[WW1 / EPIDEMIC DISEASES IN THE LEVANTINE PORTS] ALS by Mersin Governor Besim Bey, written on official letterhead during WW1, instructing the municipal medical office to administer cholera, smallpox, and typhoid vaccines to the local population
BESIM BEY (The governor of Mersin).
Mersin Sancağı Tahrirat Müdüriyeti, Mersin, AH 1332 [1916 CE].
Complete title: [WW1 / EPIDEMIC DISEASES IN MEDITERRANEAN PORTS / HISTORY OF MEDICINE Autograph letter written on a paper with letterhead of the "Mersin District Directorate of Correspondence" by the Mutasarrif (Governor) of Mersin, Besim Bey, addressed to the municipal medical office regarding the administration of cholera, smallpox, and typhoid vaccines to the local population during WW1.
An original Ottoman Turkish document written in ink on grid paper with an official stamped letterhead, 18 x 11 cm in size, consisting of 5 lines, signed “Mersin Mutasarrifi Arif Besim.”
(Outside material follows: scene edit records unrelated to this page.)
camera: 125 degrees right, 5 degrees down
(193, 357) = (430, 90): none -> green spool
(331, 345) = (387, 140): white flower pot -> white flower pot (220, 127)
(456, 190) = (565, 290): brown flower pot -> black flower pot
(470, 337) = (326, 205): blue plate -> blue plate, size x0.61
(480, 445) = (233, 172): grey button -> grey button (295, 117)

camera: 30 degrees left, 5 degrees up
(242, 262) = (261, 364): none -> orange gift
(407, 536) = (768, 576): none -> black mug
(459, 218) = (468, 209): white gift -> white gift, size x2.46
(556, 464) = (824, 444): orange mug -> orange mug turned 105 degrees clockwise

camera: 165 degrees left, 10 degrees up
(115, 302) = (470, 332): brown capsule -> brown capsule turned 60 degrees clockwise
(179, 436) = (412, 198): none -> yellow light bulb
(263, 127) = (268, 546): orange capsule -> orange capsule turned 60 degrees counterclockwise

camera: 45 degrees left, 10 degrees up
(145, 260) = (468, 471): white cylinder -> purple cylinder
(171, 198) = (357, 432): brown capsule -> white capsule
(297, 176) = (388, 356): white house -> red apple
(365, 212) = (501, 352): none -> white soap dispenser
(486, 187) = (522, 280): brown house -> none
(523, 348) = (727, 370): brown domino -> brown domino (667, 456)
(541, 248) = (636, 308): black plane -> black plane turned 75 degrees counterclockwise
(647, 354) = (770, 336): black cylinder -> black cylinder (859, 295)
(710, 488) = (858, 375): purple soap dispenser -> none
A historically important autograph letter/document was written during WW1 by Besim Bey, the Mutasarrif (Governor) of Mersin, on official letterhead of the “Mersin District Directorate of Correspondence.” Addressed to the municipal medical office, it urgently calls for administering cholera, smallpox, and typhoid vaccines to the local population. This document provides insight into the state of epidemic diseases in Levantine port cities during the First World War and the preventative measures that were taken.
The cholera outbreak that emerged in 1892 in the northwestern provinces of India spread to many parts of the world through various routes and reached Ottoman territories via the Hajj pilgrimage from the Hejaz. By the summer of 1894, it had covered almost all of Anatolia and was reported in Tarsus (Mersin Sanjak) in 1895. The epidemic, which occasionally resurfaced until WW1, combined with other contagious diseases such as smallpox and typhoid, made the administration of vaccines, still relatively new at the time, a critical necessity. (Notably, Turkish physicians were among the early adopters of typhoid vaccination.).